Here the job is to transcribe the data exactly while omitting the images.

____

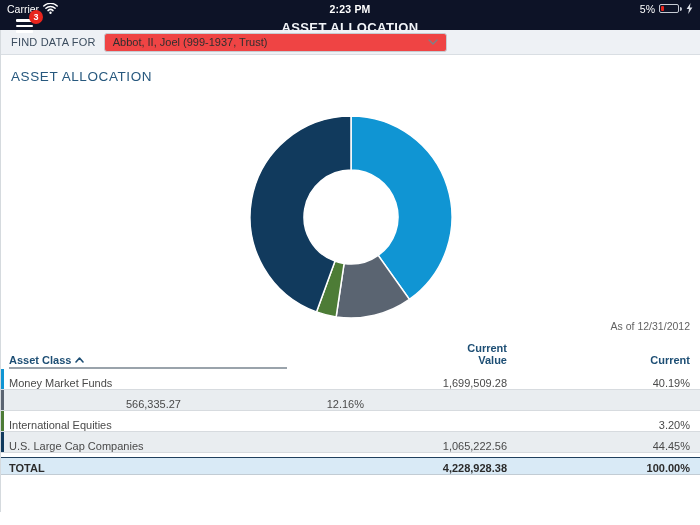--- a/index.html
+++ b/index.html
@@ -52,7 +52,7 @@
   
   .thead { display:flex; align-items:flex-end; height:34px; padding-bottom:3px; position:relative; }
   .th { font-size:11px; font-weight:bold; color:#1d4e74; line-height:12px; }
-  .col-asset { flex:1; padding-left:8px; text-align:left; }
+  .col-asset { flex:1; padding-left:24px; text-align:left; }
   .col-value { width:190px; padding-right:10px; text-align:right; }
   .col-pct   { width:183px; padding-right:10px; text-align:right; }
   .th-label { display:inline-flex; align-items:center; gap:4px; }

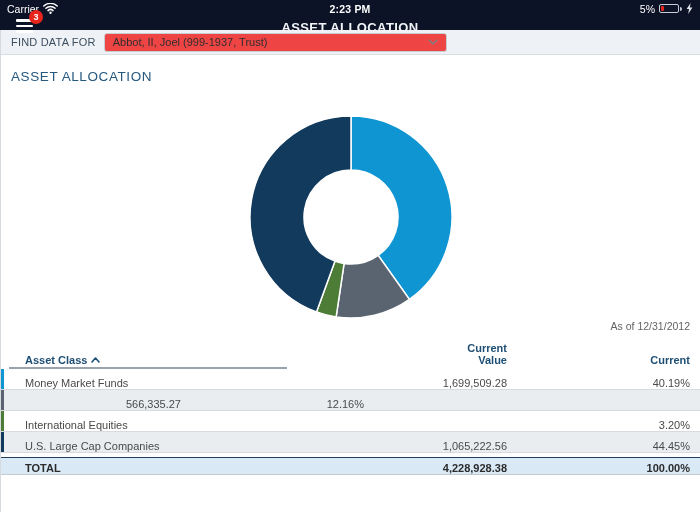--- a/index.html
+++ b/index.html
@@ -58,8 +58,8 @@
   .th-label { display:inline-flex; align-items:center; gap:4px; }
   .sort-underline { position:absolute; left:8px; bottom:0; width:278px; height:2px;
                     background:#9aa3ab; }
-  .trow { display:flex; align-items:flex-end; height:21px; font-size:11px; color:#4a4a4a;
-          border-bottom:1px solid #d7dbdf; position:relative; background:#fff; }
+  .trow { display:flex; align-items:flex-start; height:21px; font-size:17px; color:#4a4a4a;
+          border-bottom:1px solid #d7dbdf; position:relative; background:#fff;margin-left:23px; }
   .trow.alt { background:#e9edf0; }
   .row-bar { position:absolute; left:0; top:0; bottom:0; width:3px; }
   .trow.total { height:18px; margin-top:4px; background:#d9eaf6; font-weight:bold; color:#2b2b2b;

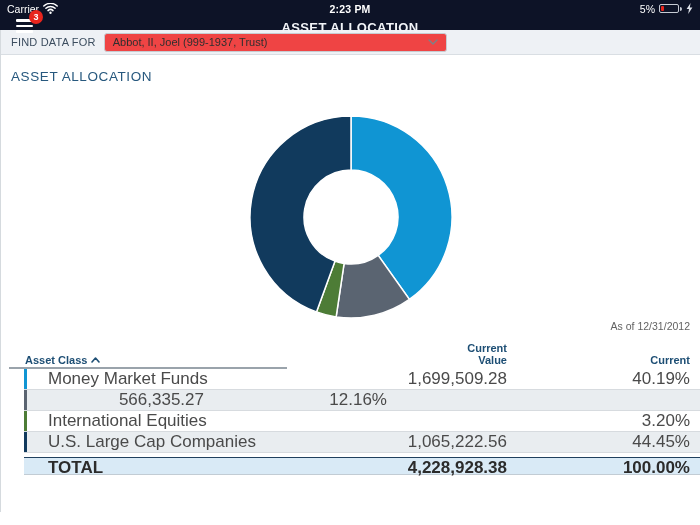--- a/index.html
+++ b/index.html
@@ -62,7 +62,7 @@
           border-bottom:1px solid #d7dbdf; position:relative; background:#fff;margin-left:23px; }
   .trow.alt { background:#e9edf0; }
   .row-bar { position:absolute; left:0; top:0; bottom:0; width:3px; }
-  .trow.total { height:18px; margin-top:4px; background:#d9eaf6; font-weight:bold; color:#2b2b2b;
+  .trow.total { height:41px; margin-top:4px; background:#d9eaf6; font-weight:bold; color:#2b2b2b;
                 border-top:1.5px solid #20405e; border-bottom:1px solid #c2ccd4; }
 </style>
 </head>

____

Expected answer:
--- a/index.html
+++ b/index.html
@@ -52,7 +52,7 @@
   
   .thead { display:flex; align-items:flex-end; height:34px; padding-bottom:3px; position:relative; }
   .th { font-size:11px; font-weight:bold; color:#1d4e74; line-height:12px; }
-  .col-asset { flex:1; padding-left:8px; text-align:left; }
+  .col-asset { flex:1; padding-left:24px; text-align:left; }
   .col-value { width:190px; padding-right:10px; text-align:right; }
   .col-pct   { width:183px; padding-right:10px; text-align:right; }
   .th-label { display:inline-flex; align-items:center; gap:4px; }

--- a/index.html
+++ b/index.html
@@ -58,8 +58,8 @@
   .th-label { display:inline-flex; align-items:center; gap:4px; }
   .sort-underline { position:absolute; left:8px; bottom:0; width:278px; height:2px;
                     background:#9aa3ab; }
-  .trow { display:flex; align-items:flex-end; height:21px; font-size:11px; color:#4a4a4a;
-          border-bottom:1px solid #d7dbdf; position:relative; background:#fff; }
+  .trow { display:flex; align-items:flex-start; height:21px; font-size:17px; color:#4a4a4a;
+          border-bottom:1px solid #d7dbdf; position:relative; background:#fff;margin-left:23px; }
   .trow.alt { background:#e9edf0; }
   .row-bar { position:absolute; left:0; top:0; bottom:0; width:3px; }
   .trow.total { height:18px; margin-top:4px; background:#d9eaf6; font-weight:bold; color:#2b2b2b;

--- a/index.html
+++ b/index.html
@@ -62,7 +62,7 @@
           border-bottom:1px solid #d7dbdf; position:relative; background:#fff;margin-left:23px; }
   .trow.alt { background:#e9edf0; }
   .row-bar { position:absolute; left:0; top:0; bottom:0; width:3px; }
-  .trow.total { height:18px; margin-top:4px; background:#d9eaf6; font-weight:bold; color:#2b2b2b;
+  .trow.total { height:41px; margin-top:4px; background:#d9eaf6; font-weight:bold; color:#2b2b2b;
                 border-top:1.5px solid #20405e; border-bottom:1px solid #c2ccd4; }
 </style>
 </head>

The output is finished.